Bu noktada çözümlenmesi gereken diğer konu ise, davalının, davanın açılmasına sebebiyet verip vermediği, bu bağlamda davacı yararına vekalet ücretine hükmedilmesinin gerekip gerekmediği noktasında toplanmaktadır. 6100 sayılı Hukuk Muhakemeleri Kanununun “Esastan Sonuçlanmayan Davada Yargılama Gideri” başlıklı 331.maddesinin 1.fıkrasında; davanın konusuz kalması sebebiyle davanın esası hakkında bir karar verilmesine gerek bulunmayan hâllerde, hâkimin, davanın açıldığı tarihteki tarafların haklılık durumuna göre yargılama giderlerini takdir ve hükmedeceği düzenlenmiştir. Bu durumda mahkemenin yargılamaya devam ederek dava açıldığı zaman hangi tarafın haksız olduğunu tespit etmesi ve tutumuyla dava açılmasına sebep olan tarafı yargılama gideri ile mahkum etmesi gerekmektedir. O halde; konusuz kalan dava hakkında “karar verilmesine yer olmadığına” karar verilip, davanın açıldığı tarihteki tarafların haklılık durumlarına göre yargılama gideri ve vekalet ücreti hakkında karar vermek gerekmektedir. Buna göre, davalı tarafın dava açılmasına sebebiyet vermesi nedeniyle yargılama giderlerinden sorumlu olması gerektiği kanaatine varılmıştır.

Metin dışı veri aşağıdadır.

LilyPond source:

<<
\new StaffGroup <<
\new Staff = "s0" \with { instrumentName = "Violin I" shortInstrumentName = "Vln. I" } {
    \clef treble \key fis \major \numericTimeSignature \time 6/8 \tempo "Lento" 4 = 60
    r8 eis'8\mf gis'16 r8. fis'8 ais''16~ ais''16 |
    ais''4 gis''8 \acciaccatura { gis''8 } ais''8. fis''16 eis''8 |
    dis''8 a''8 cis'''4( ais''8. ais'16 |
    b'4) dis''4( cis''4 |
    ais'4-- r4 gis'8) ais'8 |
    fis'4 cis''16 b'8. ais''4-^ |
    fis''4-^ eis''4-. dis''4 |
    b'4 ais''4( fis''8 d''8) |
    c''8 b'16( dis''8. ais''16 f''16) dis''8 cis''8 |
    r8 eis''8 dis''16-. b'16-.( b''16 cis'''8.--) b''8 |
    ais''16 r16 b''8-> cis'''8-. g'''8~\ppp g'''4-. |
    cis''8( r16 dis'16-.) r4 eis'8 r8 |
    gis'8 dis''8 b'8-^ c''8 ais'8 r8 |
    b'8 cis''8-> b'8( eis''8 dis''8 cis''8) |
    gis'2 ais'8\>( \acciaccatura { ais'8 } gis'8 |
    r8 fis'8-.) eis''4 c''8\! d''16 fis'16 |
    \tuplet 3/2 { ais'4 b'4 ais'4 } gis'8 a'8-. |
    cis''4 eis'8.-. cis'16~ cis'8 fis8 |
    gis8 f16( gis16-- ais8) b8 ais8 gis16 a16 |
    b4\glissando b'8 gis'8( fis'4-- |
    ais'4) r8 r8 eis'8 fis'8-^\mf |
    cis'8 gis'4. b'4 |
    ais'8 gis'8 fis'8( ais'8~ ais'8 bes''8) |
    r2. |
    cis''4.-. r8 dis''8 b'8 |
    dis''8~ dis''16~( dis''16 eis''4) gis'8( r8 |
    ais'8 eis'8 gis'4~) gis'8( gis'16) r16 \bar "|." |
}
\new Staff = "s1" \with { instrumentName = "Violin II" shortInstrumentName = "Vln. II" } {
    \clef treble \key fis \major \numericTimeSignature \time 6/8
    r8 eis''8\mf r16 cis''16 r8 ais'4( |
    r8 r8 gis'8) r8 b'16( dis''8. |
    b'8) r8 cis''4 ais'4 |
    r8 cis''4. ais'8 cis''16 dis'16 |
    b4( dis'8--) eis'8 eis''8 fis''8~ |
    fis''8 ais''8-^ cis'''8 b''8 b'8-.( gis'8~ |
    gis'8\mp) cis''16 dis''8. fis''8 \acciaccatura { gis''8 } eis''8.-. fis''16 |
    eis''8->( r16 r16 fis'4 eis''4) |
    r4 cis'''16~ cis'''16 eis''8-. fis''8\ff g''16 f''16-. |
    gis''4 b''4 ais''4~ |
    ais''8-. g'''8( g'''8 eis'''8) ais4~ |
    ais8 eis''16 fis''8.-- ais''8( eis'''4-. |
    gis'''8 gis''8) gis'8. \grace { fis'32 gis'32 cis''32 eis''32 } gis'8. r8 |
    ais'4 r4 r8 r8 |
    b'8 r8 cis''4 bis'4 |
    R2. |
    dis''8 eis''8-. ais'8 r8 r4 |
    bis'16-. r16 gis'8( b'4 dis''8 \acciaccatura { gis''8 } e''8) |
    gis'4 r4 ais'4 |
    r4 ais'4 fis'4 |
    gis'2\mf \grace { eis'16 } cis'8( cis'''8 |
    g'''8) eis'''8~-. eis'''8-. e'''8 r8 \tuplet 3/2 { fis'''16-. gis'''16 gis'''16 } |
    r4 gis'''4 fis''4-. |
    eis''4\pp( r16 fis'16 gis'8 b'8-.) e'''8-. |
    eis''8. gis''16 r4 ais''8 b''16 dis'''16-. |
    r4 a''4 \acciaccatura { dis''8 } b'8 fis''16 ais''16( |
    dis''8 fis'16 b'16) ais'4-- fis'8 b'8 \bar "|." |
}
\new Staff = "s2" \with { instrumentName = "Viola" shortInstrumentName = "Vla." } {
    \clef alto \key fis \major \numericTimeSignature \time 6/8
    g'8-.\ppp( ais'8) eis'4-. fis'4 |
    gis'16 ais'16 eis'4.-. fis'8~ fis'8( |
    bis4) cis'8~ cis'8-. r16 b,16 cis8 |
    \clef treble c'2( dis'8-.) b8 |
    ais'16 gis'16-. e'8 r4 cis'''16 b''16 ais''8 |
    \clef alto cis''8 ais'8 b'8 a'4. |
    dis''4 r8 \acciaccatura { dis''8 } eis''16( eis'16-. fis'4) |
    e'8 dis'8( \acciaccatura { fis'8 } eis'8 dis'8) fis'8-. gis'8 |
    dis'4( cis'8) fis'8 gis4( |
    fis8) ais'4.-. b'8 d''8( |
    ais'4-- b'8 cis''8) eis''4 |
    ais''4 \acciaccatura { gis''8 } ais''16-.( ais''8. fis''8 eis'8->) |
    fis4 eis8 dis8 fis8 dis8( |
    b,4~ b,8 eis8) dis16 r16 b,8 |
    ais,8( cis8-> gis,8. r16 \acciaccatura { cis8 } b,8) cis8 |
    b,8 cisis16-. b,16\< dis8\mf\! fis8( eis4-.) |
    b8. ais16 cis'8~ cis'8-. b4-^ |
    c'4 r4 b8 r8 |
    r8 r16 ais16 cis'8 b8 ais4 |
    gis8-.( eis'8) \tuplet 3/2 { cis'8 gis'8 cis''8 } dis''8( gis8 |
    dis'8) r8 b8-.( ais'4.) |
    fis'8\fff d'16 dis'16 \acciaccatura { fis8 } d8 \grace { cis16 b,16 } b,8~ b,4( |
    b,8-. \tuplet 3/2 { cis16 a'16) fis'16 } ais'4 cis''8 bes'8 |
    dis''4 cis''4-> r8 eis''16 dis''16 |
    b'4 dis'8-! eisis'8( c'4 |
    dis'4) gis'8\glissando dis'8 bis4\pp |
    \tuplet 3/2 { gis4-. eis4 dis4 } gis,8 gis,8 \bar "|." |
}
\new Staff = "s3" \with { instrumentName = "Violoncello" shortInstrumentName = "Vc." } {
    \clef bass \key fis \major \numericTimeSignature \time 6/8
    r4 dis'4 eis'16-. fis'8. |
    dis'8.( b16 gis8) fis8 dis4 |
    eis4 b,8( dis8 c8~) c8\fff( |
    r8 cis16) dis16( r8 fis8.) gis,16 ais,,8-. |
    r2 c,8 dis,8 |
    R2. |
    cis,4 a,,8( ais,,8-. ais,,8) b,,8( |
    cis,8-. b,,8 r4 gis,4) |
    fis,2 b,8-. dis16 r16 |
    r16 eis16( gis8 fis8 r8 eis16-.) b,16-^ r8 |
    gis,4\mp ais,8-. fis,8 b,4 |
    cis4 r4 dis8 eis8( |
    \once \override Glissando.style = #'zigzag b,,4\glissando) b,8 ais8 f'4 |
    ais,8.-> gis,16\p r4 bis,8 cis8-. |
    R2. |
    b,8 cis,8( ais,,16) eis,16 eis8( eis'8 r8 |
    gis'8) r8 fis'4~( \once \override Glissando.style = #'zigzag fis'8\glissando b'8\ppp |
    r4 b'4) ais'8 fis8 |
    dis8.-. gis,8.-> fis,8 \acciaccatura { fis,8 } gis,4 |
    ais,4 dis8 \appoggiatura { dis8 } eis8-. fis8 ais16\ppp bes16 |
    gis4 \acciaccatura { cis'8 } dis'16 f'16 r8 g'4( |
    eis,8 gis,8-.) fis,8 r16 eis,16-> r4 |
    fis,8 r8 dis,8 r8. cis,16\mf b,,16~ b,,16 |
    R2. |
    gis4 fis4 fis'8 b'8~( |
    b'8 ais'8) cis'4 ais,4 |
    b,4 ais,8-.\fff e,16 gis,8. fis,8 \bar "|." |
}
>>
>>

HÜKÜM:Gerekçesi yukarıda açıklandığı üzere;
1-Davanın konusuz kalması nedeniyle KARAR VERİLMESİNE YER OLMADIĞINA,
2-Harçlar Kanunu’na göre belirlenen 59,30TL ilam harcından peşin alınan 1.707,75TL harcın mahsubu ile bakiye 1.648,45TL harcın karar kesinleştiğinde ve talep halinde davacıya iadesine,
3-Davacı tarafından yapılan 101,50TL posta giderinin davalıdan alınarak davacıya verilmesine,
4-Avukatlık Asgari Ücret Tarifesine göre hesaplanan 13.450,00TL vekalet ücretinin davalıdan alınarak kendisini vekille temsil ettiren davacıya verilmesine,
5-HMK’nın 333. maddesi gereğince hükmün kesinleşmesinden sonra artan avansın taraflara iadesine,
Dair tarafların yokluğunda gerekçeli kararın tebliğinden itibaren 2 hafta içerisinde İstanbul Bölge Adliye Mahkemesi nezdinde İstinaf yolu açık olmak üzere verilen karar açıkça okunup usulen anlatıldı.09/03/2021

Katip …
¸e-imzalıdır

Hakim …
¸e-imzalıdır

*Bu belge 5070 sayılı Elektronik İmza Kanunu kapsamında e-imza ile imzalanmıştır.